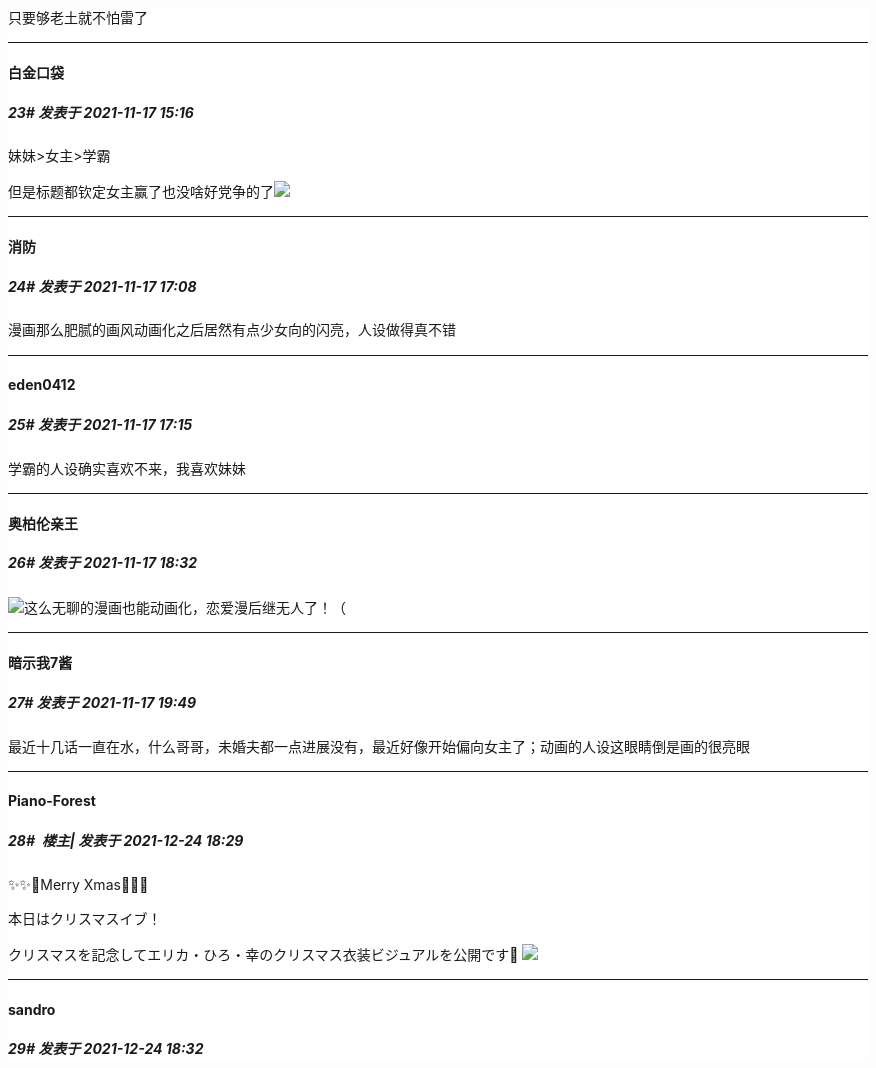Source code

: 只要够老土就不怕雷了

*****

####  白金口袋  
##### 23#       发表于 2021-11-17 15:16

妹妹&gt;女主&gt;学霸

但是标题都钦定女主赢了也没啥好党争的了<img src="https://static.stage1st.com/image/smiley/face2017/125.png" referrerpolicy="no-referrer">

*****

####  消防  
##### 24#       发表于 2021-11-17 17:08

漫画那么肥腻的画风动画化之后居然有点少女向的闪亮，人设做得真不错

*****

####  eden0412  
##### 25#       发表于 2021-11-17 17:15

学霸的人设确实喜欢不来，我喜欢妹妹

*****

####  奥柏伦亲王  
##### 26#       发表于 2021-11-17 18:32

<img src="https://static.stage1st.com/image/smiley/face2017/001.png" referrerpolicy="no-referrer">这么无聊的漫画也能动画化，恋爱漫后继无人了！（

*****

####  暗示我7酱  
##### 27#       发表于 2021-11-17 19:49

最近十几话一直在水，什么哥哥，未婚夫都一点进展没有，最近好像开始偏向女主了；动画的人设这眼睛倒是画的很亮眼

*****

####  Piano-Forest  
##### 28#         楼主| 发表于 2021-12-24 18:29

✨✨🎄Merry Xmas🎄✨✨

本日はクリスマスイブ！

クリスマスを記念してエリカ・ひろ・幸のクリスマス衣装ビジュアルを公開です💓
<img src="https://p.sda1.dev/3/c9d49e48fc0e49d06b97d73813bdb8ba/20211224_182825.jpg" referrerpolicy="no-referrer">

*****

####  sandro  
##### 29#       发表于 2021-12-24 18:32
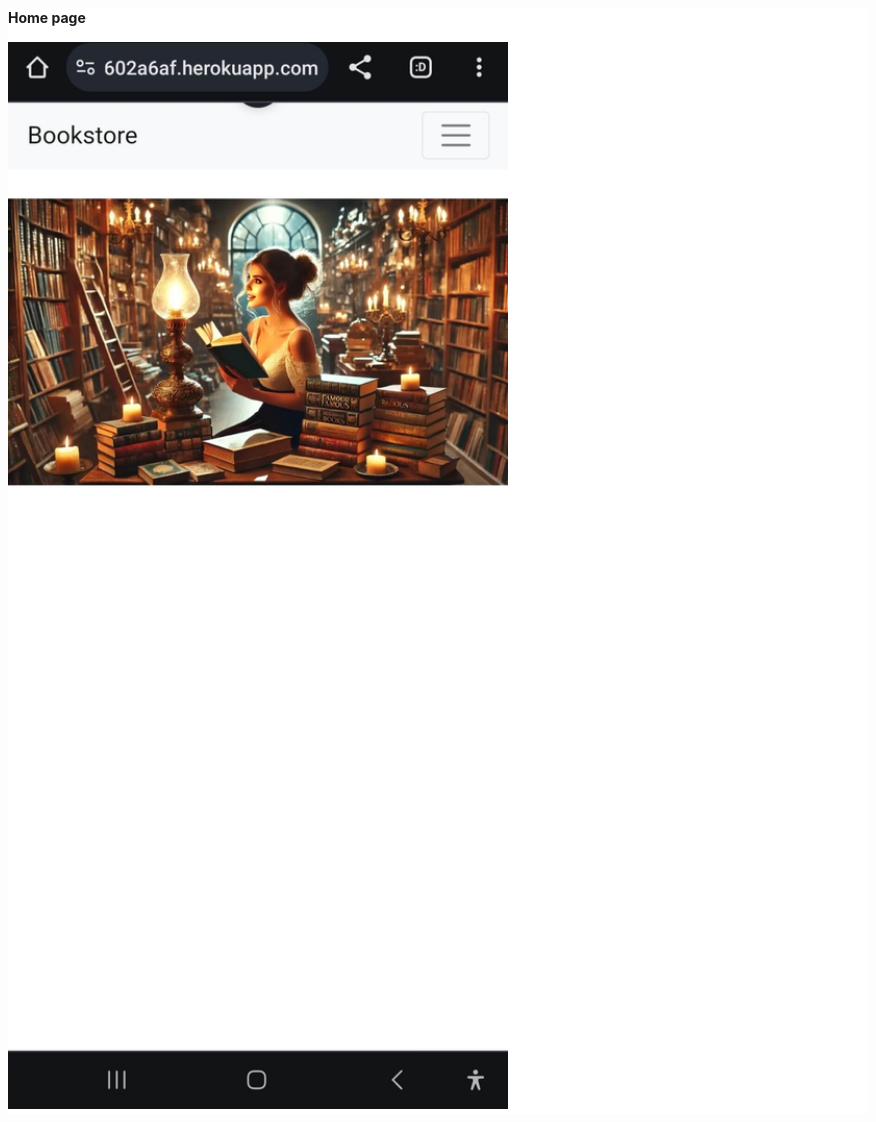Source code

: **Home page**

<img src="https://github.com/AmirAkmed/bookstore/blob/main/static/img/screenshots/Responsiveness/Mobile%20(Samsung%20S21)/Mobile_Homepage.jpg" width="500" />
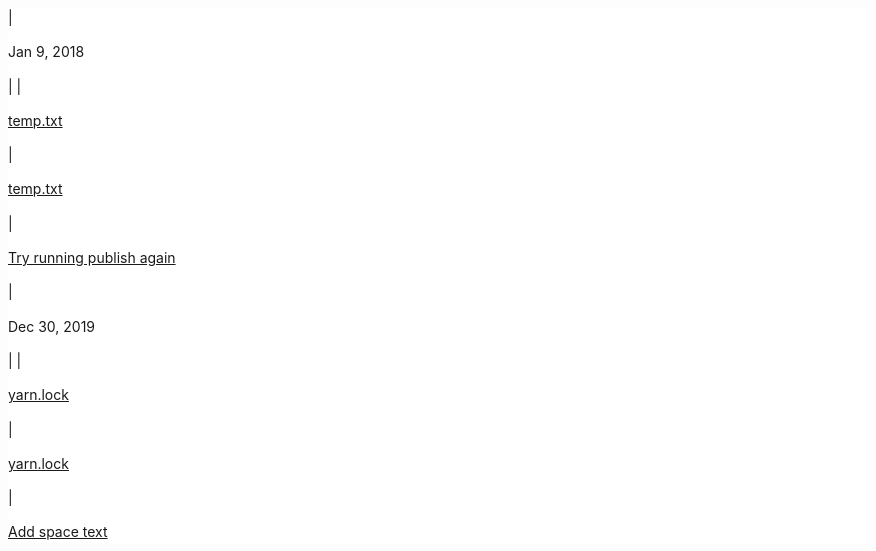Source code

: 

 | 

Jan 9, 2018

 |
| 

[temp.txt](https://github.com/KyleAMathews/typefaces/blob/master/temp.txt "temp.txt")







 | 

[temp.txt](https://github.com/KyleAMathews/typefaces/blob/master/temp.txt "temp.txt")







 | 

[Try running publish again](https://github.com/KyleAMathews/typefaces/commit/f3260e4b87ef7f7cf962c74d7c74637f241b5073 "Try running publish again")



 | 

Dec 30, 2019

 |
| 

[yarn.lock](https://github.com/KyleAMathews/typefaces/blob/master/yarn.lock "yarn.lock")







 | 

[yarn.lock](https://github.com/KyleAMathews/typefaces/blob/master/yarn.lock "yarn.lock")







 | 

[Add space text](https://github.com/KyleAMathews/typefaces/commit/9bdde013a147bbb4f7ef54bcd8070df002f3470c "Add space text")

◆ ◆ ◆

> Directions:
Word for word, write out the whole listing, keeping none of the pictures.

> Solution below:
Source code

: 只要够老土就不怕雷了

*****

####  白金口袋  
##### 23#       发表于 2021-11-17 15:16

妹妹&gt;女主&gt;学霸

但是标题都钦定女主赢了也没啥好党争的了<img src="https://static.stage1st.com/image/smiley/face2017/125.png" referrerpolicy="no-referrer">

*****

####  消防  
##### 24#       发表于 2021-11-17 17:08

漫画那么肥腻的画风动画化之后居然有点少女向的闪亮，人设做得真不错

*****

####  eden0412  
##### 25#       发表于 2021-11-17 17:15

学霸的人设确实喜欢不来，我喜欢妹妹

*****

####  奥柏伦亲王  
##### 26#       发表于 2021-11-17 18:32

<img src="https://static.stage1st.com/image/smiley/face2017/001.png" referrerpolicy="no-referrer">这么无聊的漫画也能动画化，恋爱漫后继无人了！（

*****

####  暗示我7酱  
##### 27#       发表于 2021-11-17 19:49

最近十几话一直在水，什么哥哥，未婚夫都一点进展没有，最近好像开始偏向女主了；动画的人设这眼睛倒是画的很亮眼

*****

####  Piano-Forest  
##### 28#         楼主| 发表于 2021-12-24 18:29

✨✨🎄Merry Xmas🎄✨✨

本日はクリスマスイブ！

クリスマスを記念してエリカ・ひろ・幸のクリスマス衣装ビジュアルを公開です💓
<img src="https://p.sda1.dev/3/c9d49e48fc0e49d06b97d73813bdb8ba/20211224_182825.jpg" referrerpolicy="no-referrer">

*****

####  sandro  
##### 29#       发表于 2021-12-24 18:32
Source code

: **Home page**

<img src="https://github.com/AmirAkmed/bookstore/blob/main/static/img/screenshots/Responsiveness/Mobile%20(Samsung%20S21)/Mobile_Homepage.jpg" width="500" />
Source code

: 

 | 

Jan 9, 2018

 |
| 

[temp.txt](https://github.com/KyleAMathews/typefaces/blob/master/temp.txt "temp.txt")







 | 

[temp.txt](https://github.com/KyleAMathews/typefaces/blob/master/temp.txt "temp.txt")







 | 

[Try running publish again](https://github.com/KyleAMathews/typefaces/commit/f3260e4b87ef7f7cf962c74d7c74637f241b5073 "Try running publish again")



 | 

Dec 30, 2019

 |
| 

[yarn.lock](https://github.com/KyleAMathews/typefaces/blob/master/yarn.lock "yarn.lock")







 | 

[yarn.lock](https://github.com/KyleAMathews/typefaces/blob/master/yarn.lock "yarn.lock")







 | 

[Add space text](https://github.com/KyleAMathews/typefaces/commit/9bdde013a147bbb4f7ef54bcd8070df002f3470c "Add space text")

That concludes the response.